Saved data entries
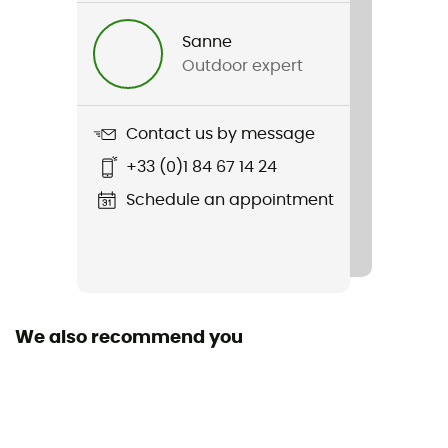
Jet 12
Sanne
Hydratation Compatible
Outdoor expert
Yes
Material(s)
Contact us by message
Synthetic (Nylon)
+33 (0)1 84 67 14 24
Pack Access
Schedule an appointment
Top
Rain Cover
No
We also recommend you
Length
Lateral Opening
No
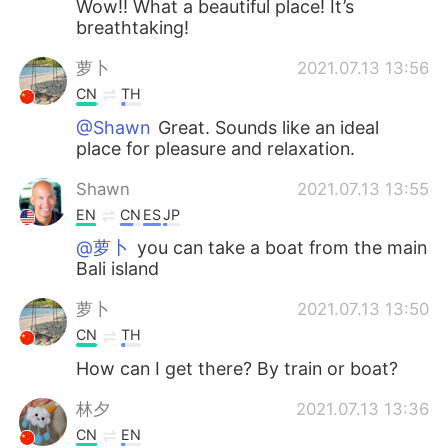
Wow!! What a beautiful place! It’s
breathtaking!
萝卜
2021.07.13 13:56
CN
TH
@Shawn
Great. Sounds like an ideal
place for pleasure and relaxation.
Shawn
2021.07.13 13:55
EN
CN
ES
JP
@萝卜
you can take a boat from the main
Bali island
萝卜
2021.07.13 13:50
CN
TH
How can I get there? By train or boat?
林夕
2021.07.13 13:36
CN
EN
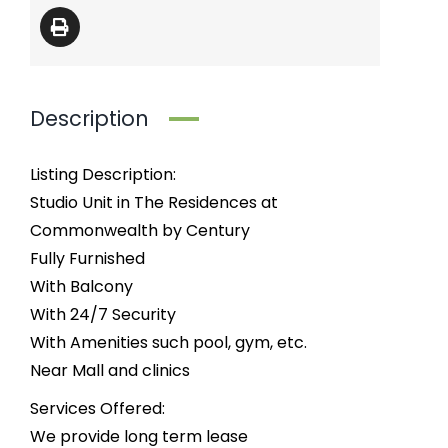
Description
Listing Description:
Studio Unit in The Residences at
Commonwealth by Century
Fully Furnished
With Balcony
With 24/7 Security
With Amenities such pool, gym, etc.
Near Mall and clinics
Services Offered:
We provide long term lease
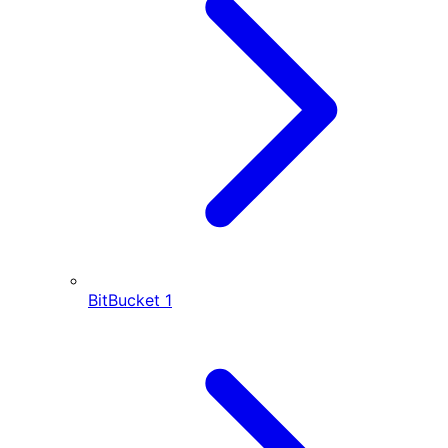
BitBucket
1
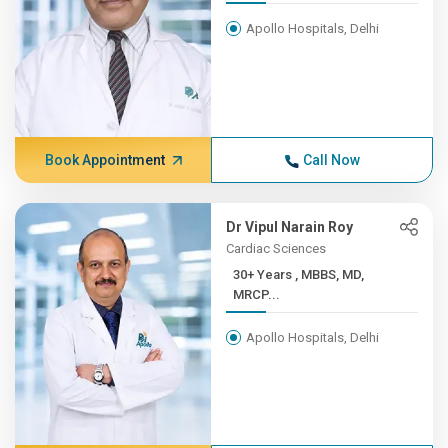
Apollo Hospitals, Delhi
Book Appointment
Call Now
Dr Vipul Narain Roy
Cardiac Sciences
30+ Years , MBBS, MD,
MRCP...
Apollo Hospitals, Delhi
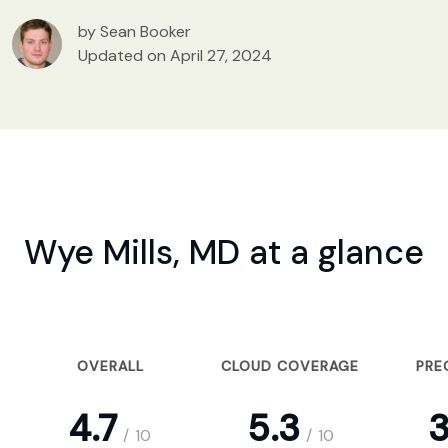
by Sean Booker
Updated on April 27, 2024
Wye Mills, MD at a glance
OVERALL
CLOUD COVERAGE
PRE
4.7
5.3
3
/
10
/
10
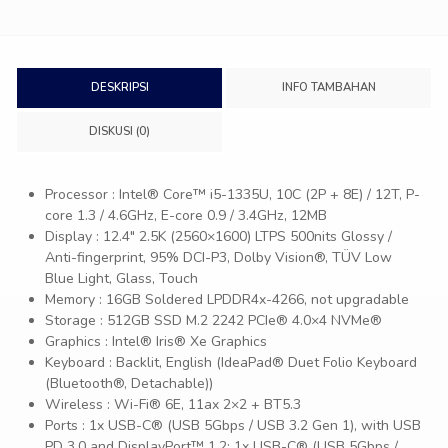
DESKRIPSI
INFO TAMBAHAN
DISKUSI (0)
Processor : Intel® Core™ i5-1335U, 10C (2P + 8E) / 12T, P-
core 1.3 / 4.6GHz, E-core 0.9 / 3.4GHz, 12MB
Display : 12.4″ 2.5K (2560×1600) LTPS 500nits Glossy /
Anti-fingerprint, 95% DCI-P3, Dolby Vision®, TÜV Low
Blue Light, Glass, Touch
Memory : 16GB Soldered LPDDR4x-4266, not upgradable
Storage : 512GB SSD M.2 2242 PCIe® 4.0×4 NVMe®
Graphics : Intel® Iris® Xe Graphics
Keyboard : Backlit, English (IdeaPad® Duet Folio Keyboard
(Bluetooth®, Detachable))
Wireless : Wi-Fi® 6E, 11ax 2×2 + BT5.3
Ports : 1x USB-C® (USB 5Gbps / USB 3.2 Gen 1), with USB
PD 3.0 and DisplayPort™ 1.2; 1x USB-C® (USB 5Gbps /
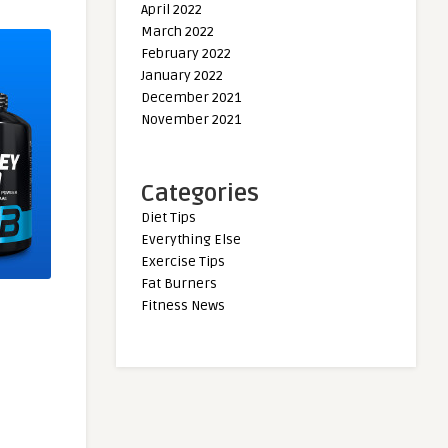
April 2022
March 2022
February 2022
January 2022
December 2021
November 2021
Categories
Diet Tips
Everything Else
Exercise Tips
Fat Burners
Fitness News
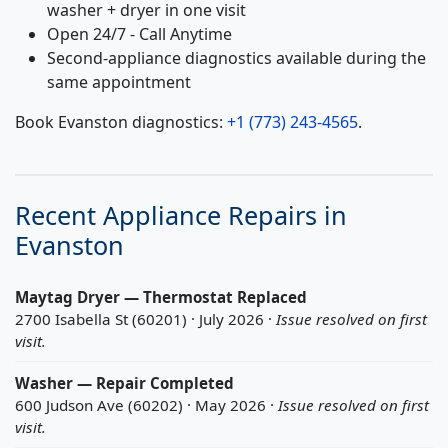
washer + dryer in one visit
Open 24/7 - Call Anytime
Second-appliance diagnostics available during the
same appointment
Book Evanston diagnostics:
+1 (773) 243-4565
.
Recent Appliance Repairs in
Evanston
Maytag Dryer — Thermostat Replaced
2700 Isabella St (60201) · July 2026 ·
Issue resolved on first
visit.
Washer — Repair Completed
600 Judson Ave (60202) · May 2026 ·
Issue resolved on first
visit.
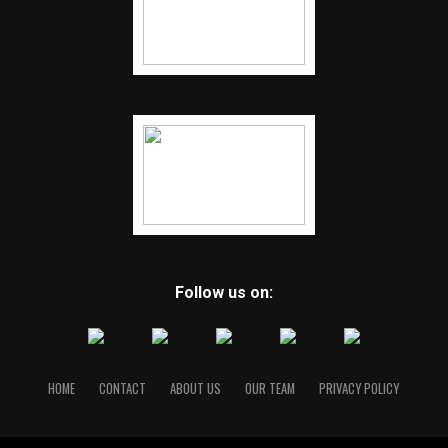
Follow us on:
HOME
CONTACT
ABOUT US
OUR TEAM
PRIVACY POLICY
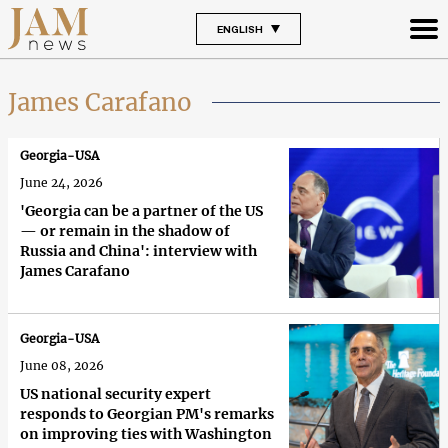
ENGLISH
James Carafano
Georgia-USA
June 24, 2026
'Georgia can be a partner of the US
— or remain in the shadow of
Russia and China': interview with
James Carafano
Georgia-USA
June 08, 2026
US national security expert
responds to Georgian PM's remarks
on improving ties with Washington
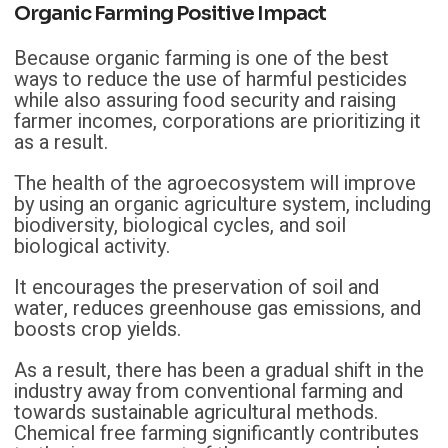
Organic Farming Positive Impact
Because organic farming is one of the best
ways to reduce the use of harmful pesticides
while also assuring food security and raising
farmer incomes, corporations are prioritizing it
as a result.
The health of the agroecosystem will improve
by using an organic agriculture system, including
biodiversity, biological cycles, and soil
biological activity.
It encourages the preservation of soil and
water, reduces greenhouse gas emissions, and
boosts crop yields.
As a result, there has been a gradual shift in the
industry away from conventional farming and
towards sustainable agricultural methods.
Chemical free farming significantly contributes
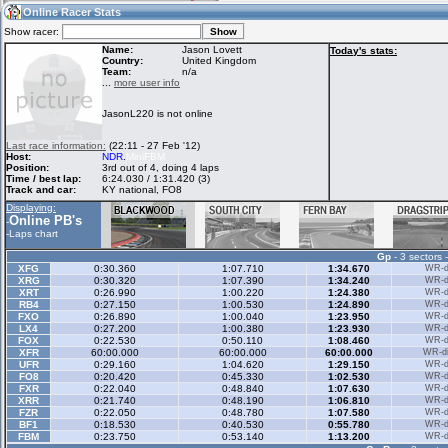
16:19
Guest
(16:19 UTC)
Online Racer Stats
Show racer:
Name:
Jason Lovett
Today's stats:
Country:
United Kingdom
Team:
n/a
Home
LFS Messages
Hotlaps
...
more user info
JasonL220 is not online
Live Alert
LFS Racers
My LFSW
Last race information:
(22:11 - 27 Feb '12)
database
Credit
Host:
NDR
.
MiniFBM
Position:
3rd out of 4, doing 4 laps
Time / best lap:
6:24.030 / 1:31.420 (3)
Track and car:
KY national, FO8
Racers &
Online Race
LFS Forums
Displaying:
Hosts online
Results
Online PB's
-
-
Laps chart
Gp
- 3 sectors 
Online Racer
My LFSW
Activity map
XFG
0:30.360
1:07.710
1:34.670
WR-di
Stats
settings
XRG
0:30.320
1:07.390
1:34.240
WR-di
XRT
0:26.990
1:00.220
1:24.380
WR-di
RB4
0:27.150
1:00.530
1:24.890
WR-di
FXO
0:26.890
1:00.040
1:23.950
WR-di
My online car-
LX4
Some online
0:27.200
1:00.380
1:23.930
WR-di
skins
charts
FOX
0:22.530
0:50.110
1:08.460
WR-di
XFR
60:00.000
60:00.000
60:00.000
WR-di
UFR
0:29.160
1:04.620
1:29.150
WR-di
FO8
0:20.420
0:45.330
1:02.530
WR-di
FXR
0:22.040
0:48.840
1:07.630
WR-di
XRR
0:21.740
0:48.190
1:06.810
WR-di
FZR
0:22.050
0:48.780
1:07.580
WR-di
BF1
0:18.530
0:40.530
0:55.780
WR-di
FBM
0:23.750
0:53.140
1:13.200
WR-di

■ WHAT IS REQUIRED
Beginning at the line above that contains "Maytag Dryer — Thermostat Replaced", repeat each line exactly through the one that contains "while also assuring food security and raising", and leave out the pictures.

■ OUTPUT FOR THIS TASK
Maytag Dryer — Thermostat Replaced
2700 Isabella St (60201) · July 2026 ·
Issue resolved on first
visit.
Washer — Repair Completed
600 Judson Ave (60202) · May 2026 ·
Issue resolved on first
visit.
Follow us on:
HOME
CONTACT
ABOUT US
OUR TEAM
PRIVACY POLICY
ENGLISH
James Carafano
Georgia-USA
June 24, 2026
'Georgia can be a partner of the US
— or remain in the shadow of
Russia and China': interview with
James Carafano
Georgia-USA
June 08, 2026
US national security expert
responds to Georgian PM's remarks
on improving ties with Washington
Organic Farming Positive Impact
Because organic farming is one of the best
ways to reduce the use of harmful pesticides
while also assuring food security and raising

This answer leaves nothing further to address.